═════ EXTRAIT FOURNI ═════

Julien poursuit une tradition : il est le 4e Humbert-Droz à travailler pour l’entreprise familiale Reparalux. A 25 ans, il est chef d’atelier dans l’institution horlogère bisontine actuellement dirigée par son père Frédéric. Il y côtoie Jean, son grand-père, président d’honneur qui donne encore des coups de main précieux dans l’entreprise créée il y a 61 ans par Marcel.
Ce n’était pourtant pas si évident, raconte l’intéressé : «quand j’étais au collège, je n’en avais pas trop l’intention. Je suis quand même venu en stage découverte en 3e et ça m’a bien plu. Après réflexion, j’ai préféré allé en CAP plutôt qu’en seconde générale». Direction le lycée Edgar Faure de Morteau où le jeune bisontin a suivi 4 ans d’apprentissage, passant CAP puis brevet des métiers d’art.
Il en est maintenant à sa 10e année dans l’entreprise familiale. Il s’est pris au jeu d’un métier qui demande dextérité, concentration, calme, où l’on est assis mais à l’abri toute la journée. «Un métier où l’on apprend tous les jours. Même mon grand-père en découvre encore assure-t-il. On fait beaucoup de pièces uniques».

═════ DONNÉES ═════

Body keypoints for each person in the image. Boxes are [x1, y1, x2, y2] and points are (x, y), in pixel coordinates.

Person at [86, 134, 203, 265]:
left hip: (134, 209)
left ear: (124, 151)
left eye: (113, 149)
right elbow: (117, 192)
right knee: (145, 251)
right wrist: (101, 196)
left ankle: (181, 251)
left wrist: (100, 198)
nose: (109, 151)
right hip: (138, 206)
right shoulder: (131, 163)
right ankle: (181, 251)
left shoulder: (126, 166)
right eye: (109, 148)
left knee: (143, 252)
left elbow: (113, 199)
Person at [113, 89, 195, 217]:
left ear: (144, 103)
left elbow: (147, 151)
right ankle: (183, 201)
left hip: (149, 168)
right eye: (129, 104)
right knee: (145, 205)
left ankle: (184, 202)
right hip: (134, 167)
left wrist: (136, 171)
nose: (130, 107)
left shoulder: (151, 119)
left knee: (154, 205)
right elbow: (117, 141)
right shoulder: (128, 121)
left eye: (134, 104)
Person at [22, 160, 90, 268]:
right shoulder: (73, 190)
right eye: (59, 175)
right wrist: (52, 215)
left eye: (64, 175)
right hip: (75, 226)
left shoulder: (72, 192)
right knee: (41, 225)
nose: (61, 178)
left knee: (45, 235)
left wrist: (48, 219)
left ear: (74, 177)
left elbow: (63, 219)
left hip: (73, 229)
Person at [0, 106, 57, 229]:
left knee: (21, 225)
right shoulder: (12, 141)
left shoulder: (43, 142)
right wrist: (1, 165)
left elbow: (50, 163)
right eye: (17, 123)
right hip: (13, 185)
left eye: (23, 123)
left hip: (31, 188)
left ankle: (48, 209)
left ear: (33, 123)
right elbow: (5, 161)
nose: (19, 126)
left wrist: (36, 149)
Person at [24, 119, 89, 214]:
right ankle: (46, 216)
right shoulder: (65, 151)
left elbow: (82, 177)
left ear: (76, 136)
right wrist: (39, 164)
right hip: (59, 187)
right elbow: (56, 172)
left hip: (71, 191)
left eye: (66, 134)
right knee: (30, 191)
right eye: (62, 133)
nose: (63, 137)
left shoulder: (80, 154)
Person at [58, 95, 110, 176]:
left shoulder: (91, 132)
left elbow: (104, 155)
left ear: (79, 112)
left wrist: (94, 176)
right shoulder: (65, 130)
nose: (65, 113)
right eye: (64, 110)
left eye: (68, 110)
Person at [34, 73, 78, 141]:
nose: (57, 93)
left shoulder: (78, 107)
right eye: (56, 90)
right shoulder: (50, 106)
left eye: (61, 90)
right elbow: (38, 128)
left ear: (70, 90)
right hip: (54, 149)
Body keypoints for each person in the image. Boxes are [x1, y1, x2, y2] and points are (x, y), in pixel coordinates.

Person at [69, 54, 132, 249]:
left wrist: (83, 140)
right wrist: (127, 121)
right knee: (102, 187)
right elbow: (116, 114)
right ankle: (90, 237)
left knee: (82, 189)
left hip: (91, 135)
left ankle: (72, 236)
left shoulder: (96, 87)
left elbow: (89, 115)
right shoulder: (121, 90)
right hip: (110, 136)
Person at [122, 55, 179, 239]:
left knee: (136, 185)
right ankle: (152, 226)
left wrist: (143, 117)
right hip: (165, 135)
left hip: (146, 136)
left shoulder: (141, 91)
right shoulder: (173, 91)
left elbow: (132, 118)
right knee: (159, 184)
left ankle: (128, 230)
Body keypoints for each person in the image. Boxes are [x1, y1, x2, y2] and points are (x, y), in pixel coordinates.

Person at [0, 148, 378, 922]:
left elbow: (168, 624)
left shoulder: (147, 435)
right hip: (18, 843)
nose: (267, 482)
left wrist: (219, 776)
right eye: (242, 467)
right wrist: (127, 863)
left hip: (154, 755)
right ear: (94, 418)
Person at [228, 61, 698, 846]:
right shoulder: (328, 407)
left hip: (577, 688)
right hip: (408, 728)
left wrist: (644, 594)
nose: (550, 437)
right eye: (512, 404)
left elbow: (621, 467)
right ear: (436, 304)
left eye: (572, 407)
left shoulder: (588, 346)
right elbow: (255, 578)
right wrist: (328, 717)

═════

### VOS TÂCHES:
(a) D'après l'extrait, combien d'années d'apprentissage Julien a-t-il suivies au lycée Edgar Faure de Morteau ?
(b) Recopiez le passage de l'extrait situé entre « Julien poursuit une » et « des métiers d’art. », bornes incluses.

### RÉPONSES PAR POINT:
(a) Quatre ans.

(b)
Julien poursuit une tradition : il est le 4e Humbert-Droz à travailler pour l’entreprise familiale Reparalux. A 25 ans, il est chef d’atelier dans l’institution horlogère bisontine actuellement dirigée par son père Frédéric. Il y côtoie Jean, son grand-père, président d’honneur qui donne encore des coups de main précieux dans l’entreprise créée il y a 61 ans par Marcel.
Ce n’était pourtant pas si évident, raconte l’intéressé : «quand j’étais au collège, je n’en avais pas trop l’intention. Je suis quand même venu en stage découverte en 3e et ça m’a bien plu. Après réflexion, j’ai préféré allé en CAP plutôt qu’en seconde générale». Direction le lycée Edgar Faure de Morteau où le jeune bisontin a suivi 4 ans d’apprentissage, passant CAP puis brevet des métiers d’art.